Revenue Under $3 Million
Given the slow customer growth, revenue did not even double year over year with operational losses continuing to grow to over $14 million:
Early stage startups spending this heavily on sales and marketing should easily be growing far faster.
Valuation $300 Million
Despite less than $3 million in sales and so few customers, Knightscope is in the middle of raising $50 million at a $300 million valuation as the term sheet section of their offer (login required) shows:
Raising money at 100 times revenue is atypical, to say the least. Super fast growing, 'hot' tech companies can do in the order of 10 times revenue but 100 is simply amazing.
Keep in mind that private placements can be very risky and any investment may be difficult, if not virtually impossible to sell. [emphasis theis]
How much Knightscope has raised in this round, at this valuation is unclear.

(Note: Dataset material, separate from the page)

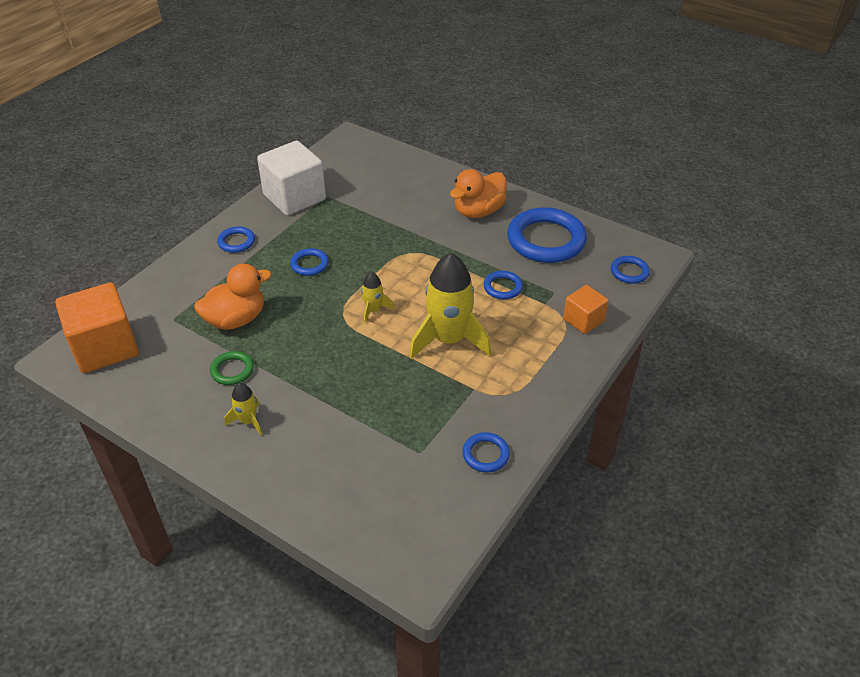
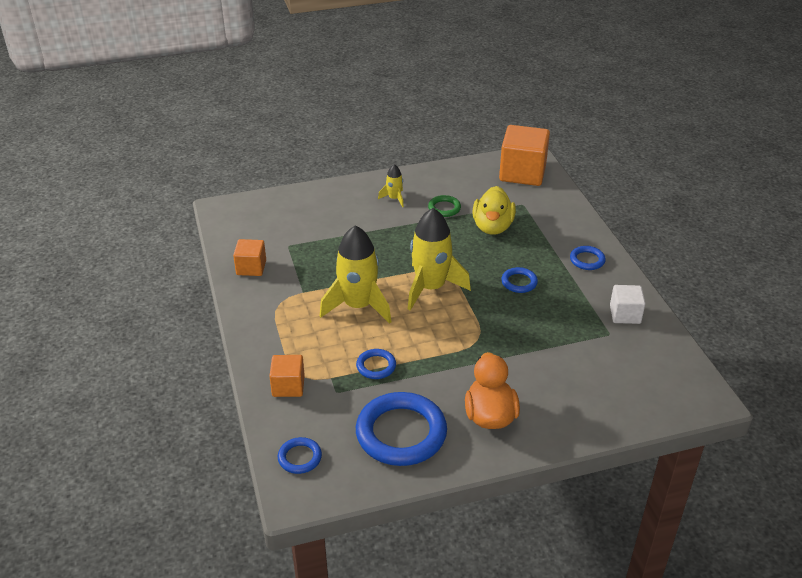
camera: 130 degrees right, 5 degrees down
(236, 319) = (492, 227): orange duck -> yellow duck
(294, 197) = (625, 314): white cube -> white cube, size x0.55
(373, 310) = (431, 288): yellow rocket -> yellow rocket, size x2.14
(485, 454) = (251, 268): blue ring -> orange cube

Last year, Knightscope only raised ~$4 million unlike the previous year when it was over $20 million (at an $80 million valuation then):
Knightscope's investor's page reports 6,000+ investors including 'family offices':
The $20 million round was being sold on CNBC for "$3 per share" so quite a number of smaller investors / individuals participated.
As of the end of Q1 2019, the company has just $1.6 million in cash left, and estimates burning a million per month, as it described:
As of March 31, 2019, the Company had cash on hand of approximately $1.6 million. The Company has projected operating losses and negative cash flows of approximately $1 million per month for the next several months. Without additional fundraising, typically and historically conducted on a rolling close basis, the Company will not be solvent after May 2019.
To even get there, it entered into a financing arrangement at 30%+ effective interest:
On February 28, 2019 the Company entered into a financing arrangement with Farnam Street Financial (“Farnam”) for $3,000,000 (“Financing Arrangement”). Under this Financing Arrangement, the Company collateralized fifty (50) ADMs and have an initial repayment period of two years for a monthly fee of $121,129 per month plus tax and an option to purchase these ADMs back for $1,350,000 plus tax or, at the end of the two year period (March 2021) the Company can elect to extend the repayment period for additional year at a monthly fee of $66,621 per month plus tax with an final payment of $600,000 plus tax at the end of the additional year. The effective interest rate under the two and or three-year repayment periods is 35% and 31%, respectively. [emphasis added]
On the plus side, Knightscope has proved that lots of small investors are interested in the hope of robots. And they may very well be able to get enough investment to continue this for some time.
The problem is that they need to generate far more customers at a far higher growth rate. It is not clear to us how they will get there with the current strategy and burn rate. Whether they adjust it remains to be seen.